Но они становились чужды вымирающему меньшинству населения, которое можно назвать народом. Когда разведенные и разошедшиеся, они, эти герои сопротивления и само сопротивление, уже не могли до конца понять друг друга, несмотря на мучительные попытки.

И потому, чувствуя эту глухую и невыразимую рознь, многие из возвращенцев оставляли за собой запасные аэродромы: в Штатах, Европе, на загадочных островах горького, но спокойного одиночества, к которому они уже успели привыкнуть.

В 1990 году (кажется) «Вопросы философии» опубликовали статью Э. Неизвестного, этот жест возвращения и примирения. Статья – не совсем философская, но, безусловно, весьма любопытная. В ней, впервые в истории этого академического издания, прозвучал откровенный и недвусмысленный мат – знамение времени решительных перемен.

Э. Неизвестный весьма схож и судьбой и строем мыслей с А. А. Зиновьевым. Дело, разумеется, не только в том, что оба могли непомерно пить, не теряя работоспособности – этим даром обладают многие персонажи читаемой вами книги. Оба, Зиновьев и Неизвестный, обладают неподкупностью мысли, бескомпромиссностью суждения, предельной, обнаженной честностью размышления. Эта героичность позволила им удачней многих других вписаться в новую Россию, найти здесь свою среду обитания и творчества.

Признанный мэтр, Э. Неизвестный не чурается работать в Москве, Тбилиси, Угличе, то воздвигая монументальные композиции «Возрождение», то ставя скромные памятники Мерабу Мамардашвили или водке.
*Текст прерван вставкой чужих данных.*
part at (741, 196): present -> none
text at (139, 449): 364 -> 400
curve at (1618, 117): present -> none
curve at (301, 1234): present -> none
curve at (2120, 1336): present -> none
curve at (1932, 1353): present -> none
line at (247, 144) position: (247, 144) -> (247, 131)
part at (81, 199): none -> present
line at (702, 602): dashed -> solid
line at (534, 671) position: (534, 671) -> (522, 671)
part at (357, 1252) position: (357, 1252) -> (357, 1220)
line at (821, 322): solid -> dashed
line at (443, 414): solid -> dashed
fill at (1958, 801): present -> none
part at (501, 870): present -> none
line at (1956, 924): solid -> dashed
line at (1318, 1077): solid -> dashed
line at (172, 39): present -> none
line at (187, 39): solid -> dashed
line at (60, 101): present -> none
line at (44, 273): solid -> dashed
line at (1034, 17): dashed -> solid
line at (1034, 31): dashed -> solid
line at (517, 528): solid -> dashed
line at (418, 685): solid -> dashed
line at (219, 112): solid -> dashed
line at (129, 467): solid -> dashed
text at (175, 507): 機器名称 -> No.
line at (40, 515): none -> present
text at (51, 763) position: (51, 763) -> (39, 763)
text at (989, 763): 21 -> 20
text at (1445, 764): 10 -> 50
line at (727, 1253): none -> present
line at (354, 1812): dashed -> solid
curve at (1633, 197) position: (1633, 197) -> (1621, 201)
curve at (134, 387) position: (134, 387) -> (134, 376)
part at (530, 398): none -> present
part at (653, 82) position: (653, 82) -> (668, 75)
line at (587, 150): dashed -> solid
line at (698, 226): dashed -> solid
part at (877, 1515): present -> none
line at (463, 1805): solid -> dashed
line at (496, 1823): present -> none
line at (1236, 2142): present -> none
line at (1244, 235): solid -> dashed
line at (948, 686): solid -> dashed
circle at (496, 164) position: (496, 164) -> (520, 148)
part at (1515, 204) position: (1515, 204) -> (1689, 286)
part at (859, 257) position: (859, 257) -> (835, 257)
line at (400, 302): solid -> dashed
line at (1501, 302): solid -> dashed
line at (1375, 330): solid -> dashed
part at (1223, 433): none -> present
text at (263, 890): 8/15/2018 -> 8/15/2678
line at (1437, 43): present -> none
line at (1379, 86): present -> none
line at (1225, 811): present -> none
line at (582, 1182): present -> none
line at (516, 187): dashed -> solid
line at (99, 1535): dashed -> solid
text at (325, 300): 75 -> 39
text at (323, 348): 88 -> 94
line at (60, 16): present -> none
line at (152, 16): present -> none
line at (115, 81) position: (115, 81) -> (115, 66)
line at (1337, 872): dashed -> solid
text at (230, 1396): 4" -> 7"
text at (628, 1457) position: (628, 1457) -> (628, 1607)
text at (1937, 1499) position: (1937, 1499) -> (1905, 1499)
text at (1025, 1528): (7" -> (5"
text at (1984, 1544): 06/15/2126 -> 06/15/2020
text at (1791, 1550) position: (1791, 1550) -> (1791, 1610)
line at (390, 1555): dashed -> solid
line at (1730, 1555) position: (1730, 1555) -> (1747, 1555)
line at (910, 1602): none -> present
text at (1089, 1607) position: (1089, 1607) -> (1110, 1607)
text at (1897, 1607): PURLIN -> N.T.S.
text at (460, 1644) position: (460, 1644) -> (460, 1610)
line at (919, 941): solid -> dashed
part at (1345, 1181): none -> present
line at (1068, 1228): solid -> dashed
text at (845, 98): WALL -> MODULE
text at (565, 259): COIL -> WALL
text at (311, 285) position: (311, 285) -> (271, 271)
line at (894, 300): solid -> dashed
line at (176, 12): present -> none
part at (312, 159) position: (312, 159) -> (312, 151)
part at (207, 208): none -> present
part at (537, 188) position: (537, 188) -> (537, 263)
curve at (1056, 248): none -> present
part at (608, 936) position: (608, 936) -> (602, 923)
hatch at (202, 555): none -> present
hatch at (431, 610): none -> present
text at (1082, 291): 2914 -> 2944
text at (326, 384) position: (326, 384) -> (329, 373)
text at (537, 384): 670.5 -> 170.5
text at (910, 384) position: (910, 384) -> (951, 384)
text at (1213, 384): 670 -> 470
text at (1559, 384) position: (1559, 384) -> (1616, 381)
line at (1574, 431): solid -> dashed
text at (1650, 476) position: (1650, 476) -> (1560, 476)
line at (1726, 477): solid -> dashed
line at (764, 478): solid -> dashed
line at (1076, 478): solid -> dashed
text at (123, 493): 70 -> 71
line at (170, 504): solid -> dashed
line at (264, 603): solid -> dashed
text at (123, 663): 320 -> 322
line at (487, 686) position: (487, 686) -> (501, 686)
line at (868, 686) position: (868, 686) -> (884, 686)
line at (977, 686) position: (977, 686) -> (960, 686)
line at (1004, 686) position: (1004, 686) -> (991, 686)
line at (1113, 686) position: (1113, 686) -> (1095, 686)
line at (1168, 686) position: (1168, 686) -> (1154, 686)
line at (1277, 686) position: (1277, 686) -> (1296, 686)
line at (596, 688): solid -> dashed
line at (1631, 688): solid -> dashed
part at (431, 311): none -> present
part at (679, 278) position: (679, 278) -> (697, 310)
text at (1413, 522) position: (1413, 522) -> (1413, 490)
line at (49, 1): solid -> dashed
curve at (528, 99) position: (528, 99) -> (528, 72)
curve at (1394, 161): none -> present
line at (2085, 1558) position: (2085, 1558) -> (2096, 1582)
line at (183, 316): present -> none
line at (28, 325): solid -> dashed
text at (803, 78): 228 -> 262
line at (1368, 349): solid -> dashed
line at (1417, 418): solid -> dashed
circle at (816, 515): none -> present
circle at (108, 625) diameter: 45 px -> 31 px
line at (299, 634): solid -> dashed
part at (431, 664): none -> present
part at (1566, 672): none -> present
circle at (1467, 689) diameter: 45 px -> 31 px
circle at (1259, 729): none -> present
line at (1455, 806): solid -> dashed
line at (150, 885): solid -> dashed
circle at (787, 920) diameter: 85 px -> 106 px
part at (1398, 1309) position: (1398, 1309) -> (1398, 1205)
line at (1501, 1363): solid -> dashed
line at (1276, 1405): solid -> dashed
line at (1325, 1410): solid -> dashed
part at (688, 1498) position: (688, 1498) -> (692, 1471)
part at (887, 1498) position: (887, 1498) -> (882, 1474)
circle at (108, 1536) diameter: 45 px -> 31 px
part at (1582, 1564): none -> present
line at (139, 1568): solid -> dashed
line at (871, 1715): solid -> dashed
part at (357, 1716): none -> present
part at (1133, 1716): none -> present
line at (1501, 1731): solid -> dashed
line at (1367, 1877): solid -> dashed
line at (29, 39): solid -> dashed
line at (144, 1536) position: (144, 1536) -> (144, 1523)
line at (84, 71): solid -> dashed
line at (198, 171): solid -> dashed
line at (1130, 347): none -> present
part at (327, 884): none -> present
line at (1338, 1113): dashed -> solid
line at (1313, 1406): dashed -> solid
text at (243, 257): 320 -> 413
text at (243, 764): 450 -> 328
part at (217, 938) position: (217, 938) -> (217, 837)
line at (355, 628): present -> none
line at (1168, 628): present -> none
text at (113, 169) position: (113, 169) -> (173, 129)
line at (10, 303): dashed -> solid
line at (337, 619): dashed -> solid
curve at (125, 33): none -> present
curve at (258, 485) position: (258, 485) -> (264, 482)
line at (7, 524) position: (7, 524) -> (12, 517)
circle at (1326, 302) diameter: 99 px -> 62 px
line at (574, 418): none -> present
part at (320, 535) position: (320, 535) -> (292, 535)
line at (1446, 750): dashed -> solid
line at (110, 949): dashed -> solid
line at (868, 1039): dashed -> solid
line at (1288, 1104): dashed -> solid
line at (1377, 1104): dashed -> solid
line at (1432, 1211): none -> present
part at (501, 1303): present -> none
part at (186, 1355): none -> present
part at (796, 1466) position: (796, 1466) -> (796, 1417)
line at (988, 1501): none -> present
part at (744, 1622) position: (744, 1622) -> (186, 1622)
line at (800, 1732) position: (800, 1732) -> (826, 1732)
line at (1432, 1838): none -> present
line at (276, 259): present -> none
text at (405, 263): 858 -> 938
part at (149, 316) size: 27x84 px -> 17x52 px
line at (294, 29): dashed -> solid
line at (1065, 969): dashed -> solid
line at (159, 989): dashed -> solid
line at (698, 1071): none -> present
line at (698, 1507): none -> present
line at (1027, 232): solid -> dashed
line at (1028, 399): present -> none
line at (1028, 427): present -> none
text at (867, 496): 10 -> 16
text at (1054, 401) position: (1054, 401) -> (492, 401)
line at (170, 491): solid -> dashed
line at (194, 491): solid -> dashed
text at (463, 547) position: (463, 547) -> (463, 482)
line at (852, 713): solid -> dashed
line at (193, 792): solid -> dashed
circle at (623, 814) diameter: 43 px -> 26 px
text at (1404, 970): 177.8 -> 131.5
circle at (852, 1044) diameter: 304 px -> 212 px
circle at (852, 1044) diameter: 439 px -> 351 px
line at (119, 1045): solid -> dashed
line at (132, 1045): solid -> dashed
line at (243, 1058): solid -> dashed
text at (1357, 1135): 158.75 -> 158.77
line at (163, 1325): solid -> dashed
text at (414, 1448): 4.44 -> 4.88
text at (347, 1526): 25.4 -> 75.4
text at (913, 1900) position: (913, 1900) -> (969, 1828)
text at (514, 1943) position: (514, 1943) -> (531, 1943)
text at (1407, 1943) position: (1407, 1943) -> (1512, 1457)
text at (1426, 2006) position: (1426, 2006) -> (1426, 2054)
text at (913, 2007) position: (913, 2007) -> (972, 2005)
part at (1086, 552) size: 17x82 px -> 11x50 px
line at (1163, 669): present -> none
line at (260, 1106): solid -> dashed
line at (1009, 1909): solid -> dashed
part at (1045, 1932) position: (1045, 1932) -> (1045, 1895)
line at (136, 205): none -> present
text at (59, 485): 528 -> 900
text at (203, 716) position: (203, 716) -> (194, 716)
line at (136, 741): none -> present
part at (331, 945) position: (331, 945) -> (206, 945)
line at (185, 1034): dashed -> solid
А все началось с Никиты Хрущева, разгромившего как-то в Манеже абстракционистов и главного, но неизвестного скульптурного абстракциониста Э. Неизвестного. Семья опального шута горохового на посту генсека и коммуниста №1 планеты, извиняясь за неуклюжий каламбур Никиты, заказала у скульптора надгробие на могиле Хрущева на Новодевичьем кладбище.

Эта небольшая композиция, символизирующая асимметрию позиции Хрущева между Добром и злом, стала визитной карточкой Э. Неизвестного и вместе с тем стала вызовом эпохе: сопротивление достигло и прорвалось даже на верхнем уровне власти.

Идею противостояния Добра и зла Э. Неизвестный еще много раз будет эксплуатировать и использовать в своих композициях, за счет чего все они порой кажутся схожими между собой, как схожи между собой многочисленные тексты В. Лефевра о великой асимметрии Добра и зла.

Э. Неизвестный живет и в Америке, и в России, и еще во всем остальном мире. Он уже не так круто пьет – годы, знаете ли, но продолжает работать, потому что скульпторы, они, как самые тупые и упорные, работают до конца.

Михаил Шемякин

Ему под шестьдесят, но это незаметно – кавказская внешность обманчива. Он из породы ревущих сороковых – так называются сороковые широты в южном полушарии, неистовые штормами и разгулом стихий, «конские широты». В этом жилистом и сухом теле, которое не берут ни оргии, ни пьянки, – заряд энергии на пару Чернобылей, вулкан идей, прорва иронии и изящества.

Современный Панург, он раблезианен до иллюстраций к «Гаргантюа и Пантагрюэлю». С него можно писать портрет Казановы и Коровьева в свите Воланда, покидающего Москву. Но – зачем же писать его, если он сам в состоянии написать или отлить, вылепить любого и любое. Его скульптурные композиции украшают многие города мира. Обычно они многофигурны и необычны по композиции. И всегда изящны, как кавказская чеканка посуды и оружия. Ему хватает – не смелости, но отваги – водрузить в Петропавловке вместо Петра Первого злобное Тараканище: а чем этот деспот и самодур не Тараканище? Его венецианский Казанова – Казанова, такой же необычный, как и Казанова Феллини, но совсем другой, развратно-несчастный и несчастно-развратный.